During the first half of the book, we are told about gleanings done by Scythe Faraday, the mentor of our two main characters, Citra and Rowan. It made me think alot about our world’s future. So many technological advancements are being made, and it is possible that this world too, could become a Utopia. Would we have such things as scythes, or be able to conquer death itself? Scythe Faraday always gleaned with remorse, compassion, and pity, and since this was the start of the book, I thought that all the Scythes would glean their victims similarly. But each scythe has its own ways of gleaning.
After the big plot twist, which I did not see coming at all, Citra and Rowan go their separate ways and start studying under new scythes. Now Citra is much more of a caring person than Rowan.
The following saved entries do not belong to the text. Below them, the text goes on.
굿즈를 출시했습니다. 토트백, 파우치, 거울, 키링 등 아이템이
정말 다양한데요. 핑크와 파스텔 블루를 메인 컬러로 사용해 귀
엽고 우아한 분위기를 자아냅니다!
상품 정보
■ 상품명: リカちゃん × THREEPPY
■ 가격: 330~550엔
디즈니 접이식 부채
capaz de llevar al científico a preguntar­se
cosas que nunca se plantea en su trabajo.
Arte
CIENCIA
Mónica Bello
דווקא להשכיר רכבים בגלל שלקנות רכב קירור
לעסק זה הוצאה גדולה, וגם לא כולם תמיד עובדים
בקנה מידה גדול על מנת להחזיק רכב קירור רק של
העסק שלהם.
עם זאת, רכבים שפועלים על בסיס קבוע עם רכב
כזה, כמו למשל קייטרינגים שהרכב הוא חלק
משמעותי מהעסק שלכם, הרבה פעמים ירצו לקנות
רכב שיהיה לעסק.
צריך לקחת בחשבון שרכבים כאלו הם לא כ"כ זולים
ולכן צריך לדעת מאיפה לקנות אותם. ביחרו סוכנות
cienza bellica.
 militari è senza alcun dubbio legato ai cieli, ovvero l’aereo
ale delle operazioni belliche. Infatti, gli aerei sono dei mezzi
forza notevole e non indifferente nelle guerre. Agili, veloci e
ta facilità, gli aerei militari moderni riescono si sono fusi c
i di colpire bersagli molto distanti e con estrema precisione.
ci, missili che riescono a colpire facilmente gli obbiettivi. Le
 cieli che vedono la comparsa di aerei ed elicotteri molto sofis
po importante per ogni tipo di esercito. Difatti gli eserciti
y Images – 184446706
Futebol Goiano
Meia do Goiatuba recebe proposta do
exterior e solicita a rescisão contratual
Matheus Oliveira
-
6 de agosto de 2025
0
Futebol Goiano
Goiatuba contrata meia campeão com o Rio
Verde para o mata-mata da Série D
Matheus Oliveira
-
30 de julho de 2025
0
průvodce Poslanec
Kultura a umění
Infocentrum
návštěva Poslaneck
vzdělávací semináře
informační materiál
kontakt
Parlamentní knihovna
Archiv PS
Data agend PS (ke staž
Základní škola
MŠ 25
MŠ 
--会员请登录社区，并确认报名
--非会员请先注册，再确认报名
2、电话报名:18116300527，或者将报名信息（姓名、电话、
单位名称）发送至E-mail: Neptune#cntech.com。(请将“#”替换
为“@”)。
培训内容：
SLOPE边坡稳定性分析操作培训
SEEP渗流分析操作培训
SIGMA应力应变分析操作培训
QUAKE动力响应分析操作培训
Rowan turned out to be the Morally grey character, who cares not about who he kills, he doesn’t understand what a scythe truly means, but he does have guts. He wasnt afraid of anyone or anything. I like how the author didn’t push the romantic relationship between Citra and Rowan, there was some imaginary tension between them, but their relationship felt very platonic, and the author never expanded on it either.
You’d think that in a utopia like this, there would be no corruption, but the Sycthedom was full of it. The world-building in this story is oddly unique for the number of dystopian books out there. It’s hard to find originality, but I think this book created its own very well. While reading this I did alot of thinking, and when I thought the story is going in one direction, it completely turns around in the other direction. The only negative I have about this book is that the pacing wasn’t really… paced. The beginning was quite slow, but once you got into it, it went by really quickly.
I really enjoyed reading Scythe, and its sequel Thunderhead, I am currently on the Last book; The toll.